Top 10 problems with Excel in the laboratory
In recent years, I have come across dozens of homemade Excel and Access systems, and although the laboratories I visit are very different, these DIY ‘solutions’ all share the same shortcomings.
Here, in no particular order, is my list of the 10 most common issues with self-built LIMS.
1. Too little authorization, structure and data validation
Is everyone allowed to access all the data? Or do you want to break down permissions into reading and editing rights? Preferably at group level? Be my guest and try that in Excel!
A simple typo can cause havoc. We know that “Product A” and “Product A” are identical, but for an Excel file, the two have nothing to do with each other. So if you try to calculate an average of all the Product A data in Excel, you might just miss a few.
2. Management of (historical) specifications
Verifying measurement data against (product-specific) specifications is one of the most important functions of a QC system. But how do you deal with changes in the specs? Is the entire history checked against the new specs? Or do the specs have to be duplicated for all the measurements, and how do you see when (and why) the spec has changed? Not an easy thing to do in Excel.
3. Limited reports
The built-in reports may have been adequate at the time the system was made, but are they fit for purpose now? How often does it happen that you need to copy data to a new Excel file for further analysis? And how often are you recreating the same graphs?
4. Finding information
You could tell yourself that a collection of 100 Excel files is actually a QC system, but it won’t feel like that when you are going through those files manually to collect batch data, and that is what Excel makes you do!
5. No change history
Analysts or operators often have to fill in their initials manually to indicate who made a certain measurement. But in more strictly regulated environments, that does not go far enough. You need formal authorization so a change can always be traced back to the person who made it (while the system regulates who has the permission to change what). Try keeping track of the what, when and why in Excel.
6. Dead links
The more extensive homemade systems that I come across have links to regulations, procedures and forms from the handbooks. Fine principles, but you better keep that workable. What about changing the file names of the documents, or moving files to another folder?
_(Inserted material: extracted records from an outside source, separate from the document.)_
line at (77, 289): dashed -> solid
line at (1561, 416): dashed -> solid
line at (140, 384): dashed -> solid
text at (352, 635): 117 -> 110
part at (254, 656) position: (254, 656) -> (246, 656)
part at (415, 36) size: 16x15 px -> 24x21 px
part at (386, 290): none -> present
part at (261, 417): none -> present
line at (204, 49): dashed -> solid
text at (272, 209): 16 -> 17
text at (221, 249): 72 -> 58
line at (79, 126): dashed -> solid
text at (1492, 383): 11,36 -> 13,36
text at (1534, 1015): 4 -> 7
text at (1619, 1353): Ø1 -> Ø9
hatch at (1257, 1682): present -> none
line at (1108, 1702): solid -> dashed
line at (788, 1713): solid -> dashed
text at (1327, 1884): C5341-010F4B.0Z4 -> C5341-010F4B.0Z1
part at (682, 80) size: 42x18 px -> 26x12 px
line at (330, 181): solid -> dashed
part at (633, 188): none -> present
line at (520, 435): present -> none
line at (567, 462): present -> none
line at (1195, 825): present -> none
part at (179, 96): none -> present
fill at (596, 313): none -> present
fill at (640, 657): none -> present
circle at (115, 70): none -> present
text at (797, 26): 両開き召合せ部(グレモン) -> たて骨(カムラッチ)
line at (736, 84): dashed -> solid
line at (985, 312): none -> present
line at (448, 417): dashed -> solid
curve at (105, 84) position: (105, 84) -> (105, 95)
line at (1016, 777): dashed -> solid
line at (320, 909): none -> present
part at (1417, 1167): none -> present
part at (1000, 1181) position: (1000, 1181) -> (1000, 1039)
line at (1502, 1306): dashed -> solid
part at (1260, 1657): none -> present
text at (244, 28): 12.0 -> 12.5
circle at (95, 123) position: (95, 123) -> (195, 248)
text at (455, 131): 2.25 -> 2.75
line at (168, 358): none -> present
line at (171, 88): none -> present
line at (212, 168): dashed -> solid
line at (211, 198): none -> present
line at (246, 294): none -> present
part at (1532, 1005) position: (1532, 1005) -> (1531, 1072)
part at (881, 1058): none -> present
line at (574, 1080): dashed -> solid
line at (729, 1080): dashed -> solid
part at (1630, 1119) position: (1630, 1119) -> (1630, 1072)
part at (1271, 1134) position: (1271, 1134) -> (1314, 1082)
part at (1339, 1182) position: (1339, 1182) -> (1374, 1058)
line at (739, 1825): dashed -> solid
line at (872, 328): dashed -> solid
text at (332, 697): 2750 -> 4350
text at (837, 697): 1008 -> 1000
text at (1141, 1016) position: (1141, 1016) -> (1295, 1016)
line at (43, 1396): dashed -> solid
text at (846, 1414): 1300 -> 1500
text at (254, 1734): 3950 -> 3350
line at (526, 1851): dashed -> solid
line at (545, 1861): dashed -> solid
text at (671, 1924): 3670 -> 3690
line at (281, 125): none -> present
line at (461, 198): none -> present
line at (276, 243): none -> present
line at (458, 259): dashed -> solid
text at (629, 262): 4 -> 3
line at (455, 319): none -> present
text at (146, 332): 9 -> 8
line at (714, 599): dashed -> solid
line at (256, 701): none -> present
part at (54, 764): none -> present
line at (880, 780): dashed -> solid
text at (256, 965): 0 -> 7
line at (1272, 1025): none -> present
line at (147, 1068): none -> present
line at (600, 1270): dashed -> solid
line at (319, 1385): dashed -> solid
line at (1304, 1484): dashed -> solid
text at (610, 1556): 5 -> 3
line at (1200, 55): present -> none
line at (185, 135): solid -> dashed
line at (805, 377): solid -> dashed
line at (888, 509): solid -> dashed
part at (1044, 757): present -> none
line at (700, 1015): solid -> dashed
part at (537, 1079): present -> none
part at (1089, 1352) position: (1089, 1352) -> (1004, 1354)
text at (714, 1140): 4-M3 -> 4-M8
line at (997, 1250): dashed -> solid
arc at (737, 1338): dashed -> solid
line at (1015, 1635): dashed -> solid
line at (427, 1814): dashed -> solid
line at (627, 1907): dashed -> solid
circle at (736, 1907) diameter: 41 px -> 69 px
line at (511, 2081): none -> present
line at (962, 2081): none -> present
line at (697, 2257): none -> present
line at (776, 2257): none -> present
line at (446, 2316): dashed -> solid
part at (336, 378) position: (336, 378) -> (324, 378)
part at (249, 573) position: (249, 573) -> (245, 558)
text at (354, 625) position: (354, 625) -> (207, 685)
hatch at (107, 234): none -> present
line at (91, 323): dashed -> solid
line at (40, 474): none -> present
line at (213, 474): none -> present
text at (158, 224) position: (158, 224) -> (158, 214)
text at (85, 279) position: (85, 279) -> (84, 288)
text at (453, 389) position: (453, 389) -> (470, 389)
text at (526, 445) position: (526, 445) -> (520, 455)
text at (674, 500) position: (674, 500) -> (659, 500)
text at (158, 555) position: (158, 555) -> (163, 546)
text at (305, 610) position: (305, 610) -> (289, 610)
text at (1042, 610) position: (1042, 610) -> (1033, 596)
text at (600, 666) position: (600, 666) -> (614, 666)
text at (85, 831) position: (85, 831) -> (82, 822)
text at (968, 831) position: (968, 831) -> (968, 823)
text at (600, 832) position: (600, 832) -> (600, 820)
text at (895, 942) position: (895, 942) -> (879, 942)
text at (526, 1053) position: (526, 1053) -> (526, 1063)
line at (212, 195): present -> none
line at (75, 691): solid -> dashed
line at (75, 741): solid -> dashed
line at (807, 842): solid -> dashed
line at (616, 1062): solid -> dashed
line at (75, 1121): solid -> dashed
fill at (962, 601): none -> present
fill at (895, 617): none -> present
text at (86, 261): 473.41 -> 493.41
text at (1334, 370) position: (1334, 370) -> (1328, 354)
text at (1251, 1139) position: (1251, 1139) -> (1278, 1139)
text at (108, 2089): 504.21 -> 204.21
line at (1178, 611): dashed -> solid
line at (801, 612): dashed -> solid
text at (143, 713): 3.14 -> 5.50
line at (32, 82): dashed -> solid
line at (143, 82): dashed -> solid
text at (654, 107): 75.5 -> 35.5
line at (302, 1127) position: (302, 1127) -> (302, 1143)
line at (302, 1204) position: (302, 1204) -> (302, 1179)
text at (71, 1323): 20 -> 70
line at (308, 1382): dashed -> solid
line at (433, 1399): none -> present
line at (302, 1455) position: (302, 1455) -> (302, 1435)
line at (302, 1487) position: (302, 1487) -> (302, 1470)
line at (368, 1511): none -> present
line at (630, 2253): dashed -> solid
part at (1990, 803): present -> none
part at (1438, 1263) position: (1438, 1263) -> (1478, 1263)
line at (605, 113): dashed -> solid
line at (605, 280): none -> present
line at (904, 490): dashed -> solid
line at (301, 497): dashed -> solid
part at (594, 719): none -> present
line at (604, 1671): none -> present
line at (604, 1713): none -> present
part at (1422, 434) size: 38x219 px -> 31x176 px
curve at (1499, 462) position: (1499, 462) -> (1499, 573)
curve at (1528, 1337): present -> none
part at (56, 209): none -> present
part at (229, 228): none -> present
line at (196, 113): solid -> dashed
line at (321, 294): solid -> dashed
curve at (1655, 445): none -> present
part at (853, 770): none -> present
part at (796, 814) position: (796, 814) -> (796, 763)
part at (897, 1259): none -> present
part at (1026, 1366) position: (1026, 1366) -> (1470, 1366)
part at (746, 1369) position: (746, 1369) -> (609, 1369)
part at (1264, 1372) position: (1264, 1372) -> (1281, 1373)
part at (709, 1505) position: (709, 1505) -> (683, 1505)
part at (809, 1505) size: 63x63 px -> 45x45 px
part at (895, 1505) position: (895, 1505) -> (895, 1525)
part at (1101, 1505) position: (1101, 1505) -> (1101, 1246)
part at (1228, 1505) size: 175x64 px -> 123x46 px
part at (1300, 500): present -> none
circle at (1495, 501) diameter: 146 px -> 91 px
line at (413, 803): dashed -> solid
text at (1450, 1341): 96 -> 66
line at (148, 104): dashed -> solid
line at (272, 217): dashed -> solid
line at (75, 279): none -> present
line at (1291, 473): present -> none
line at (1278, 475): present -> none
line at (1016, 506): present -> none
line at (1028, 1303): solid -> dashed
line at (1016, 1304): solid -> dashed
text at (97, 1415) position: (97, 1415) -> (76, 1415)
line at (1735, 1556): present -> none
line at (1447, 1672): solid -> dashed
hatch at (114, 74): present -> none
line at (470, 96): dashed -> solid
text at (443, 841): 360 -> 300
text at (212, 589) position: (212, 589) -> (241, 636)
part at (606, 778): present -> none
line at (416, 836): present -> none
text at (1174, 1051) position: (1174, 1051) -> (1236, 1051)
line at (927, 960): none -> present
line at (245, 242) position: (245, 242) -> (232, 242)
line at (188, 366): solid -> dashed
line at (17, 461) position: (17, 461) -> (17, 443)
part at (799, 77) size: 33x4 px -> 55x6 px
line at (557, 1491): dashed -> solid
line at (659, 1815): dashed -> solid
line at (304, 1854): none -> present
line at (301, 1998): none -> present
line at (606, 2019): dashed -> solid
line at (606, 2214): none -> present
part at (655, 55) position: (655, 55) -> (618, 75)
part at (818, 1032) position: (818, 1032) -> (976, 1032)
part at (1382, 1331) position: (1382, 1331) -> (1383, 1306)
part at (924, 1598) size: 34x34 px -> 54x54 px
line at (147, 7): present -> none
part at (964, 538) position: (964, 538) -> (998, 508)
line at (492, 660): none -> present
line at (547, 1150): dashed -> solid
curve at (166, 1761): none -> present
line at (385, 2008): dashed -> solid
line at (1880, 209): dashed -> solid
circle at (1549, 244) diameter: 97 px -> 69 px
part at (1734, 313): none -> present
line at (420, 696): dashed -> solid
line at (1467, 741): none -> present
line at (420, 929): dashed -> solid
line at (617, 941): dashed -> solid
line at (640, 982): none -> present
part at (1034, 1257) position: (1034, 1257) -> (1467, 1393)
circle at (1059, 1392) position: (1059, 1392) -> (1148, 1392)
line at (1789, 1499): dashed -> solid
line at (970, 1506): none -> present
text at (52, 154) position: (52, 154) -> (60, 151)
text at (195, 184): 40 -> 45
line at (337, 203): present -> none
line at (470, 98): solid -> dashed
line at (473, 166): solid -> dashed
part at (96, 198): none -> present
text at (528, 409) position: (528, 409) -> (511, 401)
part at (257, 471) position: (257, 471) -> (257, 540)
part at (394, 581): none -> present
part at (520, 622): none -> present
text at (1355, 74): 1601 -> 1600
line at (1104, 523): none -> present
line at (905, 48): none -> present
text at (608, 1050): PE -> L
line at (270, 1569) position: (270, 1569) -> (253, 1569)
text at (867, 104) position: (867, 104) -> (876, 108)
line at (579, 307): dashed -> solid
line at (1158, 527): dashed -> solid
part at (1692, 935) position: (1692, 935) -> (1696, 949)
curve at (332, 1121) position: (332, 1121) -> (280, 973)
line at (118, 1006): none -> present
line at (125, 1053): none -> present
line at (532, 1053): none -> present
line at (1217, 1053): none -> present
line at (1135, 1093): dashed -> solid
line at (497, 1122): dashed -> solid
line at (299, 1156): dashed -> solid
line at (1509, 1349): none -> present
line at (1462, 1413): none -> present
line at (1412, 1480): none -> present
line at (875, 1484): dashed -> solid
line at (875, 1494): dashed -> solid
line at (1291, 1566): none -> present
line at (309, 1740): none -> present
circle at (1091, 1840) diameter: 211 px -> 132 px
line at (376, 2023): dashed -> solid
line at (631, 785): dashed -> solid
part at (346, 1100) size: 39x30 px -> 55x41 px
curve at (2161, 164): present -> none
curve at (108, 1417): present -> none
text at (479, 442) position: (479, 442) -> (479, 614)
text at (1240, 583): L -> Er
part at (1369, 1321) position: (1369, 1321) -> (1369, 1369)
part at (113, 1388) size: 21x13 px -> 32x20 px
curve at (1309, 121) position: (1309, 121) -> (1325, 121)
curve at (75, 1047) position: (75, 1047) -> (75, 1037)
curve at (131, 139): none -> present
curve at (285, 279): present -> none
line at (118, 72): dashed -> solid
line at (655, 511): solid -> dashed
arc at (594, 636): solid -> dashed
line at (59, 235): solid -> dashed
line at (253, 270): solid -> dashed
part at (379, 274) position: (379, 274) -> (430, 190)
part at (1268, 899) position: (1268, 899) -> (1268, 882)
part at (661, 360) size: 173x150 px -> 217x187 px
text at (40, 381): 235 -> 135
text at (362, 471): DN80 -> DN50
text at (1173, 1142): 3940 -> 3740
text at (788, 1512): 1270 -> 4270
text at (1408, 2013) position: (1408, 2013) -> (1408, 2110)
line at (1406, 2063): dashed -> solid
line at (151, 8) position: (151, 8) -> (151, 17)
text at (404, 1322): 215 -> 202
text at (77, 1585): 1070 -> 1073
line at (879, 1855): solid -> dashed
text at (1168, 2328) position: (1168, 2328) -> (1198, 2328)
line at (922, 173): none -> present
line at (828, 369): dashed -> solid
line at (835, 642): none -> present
7. Inventing the wheel yourself
The nice thing about a self-built system is that you can build it yourself. The disadvantage of a self-built system is that you have to build it yourself. And that means figuring out a lot of details.
What is the difference between Cp and Cpk? And what if you only have a subspec and no upper spec? Do you really want to bother with all that? Personally, I prefer to take advantage of the knowledge of others, so I can concentrate on my own work.
8. Data not accessible to the rest of the organization
In general, self-built systems are not particularly user-friendly. Although the files are technically accessible to colleagues outside the lab, it is not always easy to make head or tail of them.
As a result, the lab often spends (=wastes) a lot of time creating reports for one or other of their colleagues. You have better things to do, and wouldn’t your co-workers prefer to generate their own reports from the system?
9. Data management is labor-intensive
In practice, the management of self-built systems turns out to be rather labor-intensive. Creating new files every period, changing years, deleting results and updating links. And also cleaning up data, copying graphs for new products. These are all hidden costs.
10. Manual input due to lack of integration
Although it is not impossible, it is rather complex to make a robust and scalable link with, for example, an ERP or MES system. Especially when there is data conversion involved. Often the result is that all kinds of logistics data (product, batch number, tank, customer and so on) have to be retyped manually.